1 Maccabées
Introduction1 Maccabées 16
Nuances du texte source · restitution Déployée
Jean monta de Gazara et annonça à Simon, son père, tout ce qu’avait accompli Kendébée.
Simon appela ses deux fils les plus âgés, Judas et Jean, et leur dit : « Moi, mes frères et la maison de mon père, nous avons combattu les combats d’Israël depuis notre jeunesse jusqu’à ce jour, et il nous a réussi, par nos mains, de délivrer Israël à plusieurs reprises.
Maintenant, je suis devenu vieux ; mais vous, par miséricorde, vous êtes désormais assez avancés en âge. Prenez ma place et celle de mon frère, sortez défendre notre nation, et que l’aide qui vient du Ciel soit avec vous. »
Jean choisit dans le pays vingt mille hommes combattants, avec des cavaliers ; ils partirent contre Kendébée et passèrent la nuit à Modéïn.
S’étant levés de bon matin, ils avancèrent dans la plaine ; voici qu’une grande force, fantassins et cavaliers, venait à leur rencontre, tandis qu’un torrent coulait entre les deux armées.

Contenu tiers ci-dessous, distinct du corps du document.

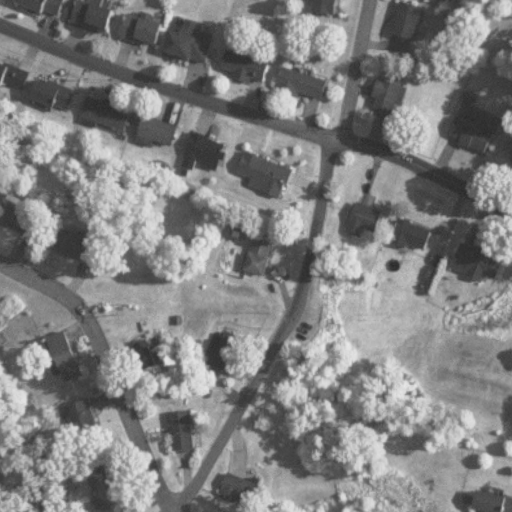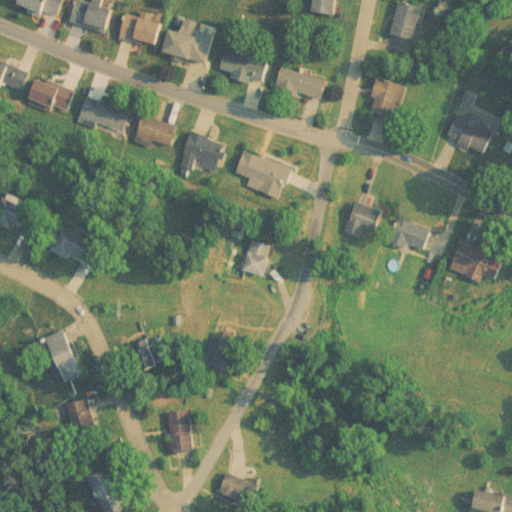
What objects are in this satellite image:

Jean déploya ses hommes face à l’ennemi. Lorsqu’il vit que le peuple craignait de franchir le torrent, il le traversa le premier ; les hommes, le voyant, passèrent à leur tour derrière lui.
Il divisa le peuple et plaça les cavaliers au milieu des fantassins, car les adversaires disposaient d’une cavalerie très nombreuse.
Ils sonnèrent des trompettes, et Kendébée avec son camp fut mis en fuite ; beaucoup des siens tombèrent blessés, tandis que les survivants s’enfuirent vers la place forte.
Alors Judas, frère de Jean, fut blessé ; Jean, lui, continua de les poursuivre jusqu’à Kédrôn, que Kendébée avait reconstruite.
Ils s’enfuirent jusqu’aux tours situées dans les campagnes d’Azôt ; Jean incendia le lieu, et environ deux mille hommes tombèrent. Puis il retourna en paix en Judée.
Ptolémée, fils d’Aboubos, avait été établi stratège de la plaine de Jéricho, et il possédait beaucoup d’argent et d’or,
car il était le gendre du grand prêtre.
Son cœur s’éleva ; il voulut se rendre maître du pays et trama, par tromperie, contre Simon et ses fils afin de les supprimer.
Simon parcourait les villes du pays et prenait soin de leur administration. Il descendit à Jéricho avec ses fils Mattathias et Judas, en la cent soixante-dix-septième année, au onzième mois — celui de Shevat.
Le fils d’Aboubos les reçut avec tromperie dans la petite forteresse appelée Dok, qu’il avait bâtie ; il leur offrit un grand festin et dissimula là des hommes.
Lorsque Simon et ses fils furent enivrés, Ptolémée et ceux qui étaient avec lui se levèrent, saisirent leurs armes, pénétrèrent contre Simon dans la salle du festin et tuèrent Simon, ses deux fils et quelques-uns de ses serviteurs.
Il commit une grande infidélité et rendit des maux en échange des biens reçus.
Ptolémée écrivit au roi au sujet de ces événements, afin qu’il lui envoie des forces en renfort et lui remette leur pays et leurs villes.
Il envoya d’autres hommes à Gazara pour supprimer Jean ; puis il adressa des lettres aux chiliarques pour qu’ils viennent à lui, afin de leur donner argent, or et présents.
Il envoya aussi d’autres hommes pour prendre Jérusalem et le mont du sanctuaire.
Un homme courut en avant et annonça à Jean, à Gazara, que son père et ses frères avaient péri, ajoutant : « Il a aussi envoyé des hommes pour te tuer. »
À cette nouvelle, Jean fut saisi d’un profond étonnement ; il arrêta les hommes venus pour le faire périr et les tua, car il avait compris qu’ils cherchaient à le supprimer.
Quant au reste des faits de Jean, à ses guerres, aux actes de bravoure qu’il accomplit, à la construction des murailles qu’il bâtit et à toutes ses actions,
voici : ces choses sont écrites dans le livre des jours de son grand pontificat, depuis le moment où il devint grand prêtre à la suite de son père.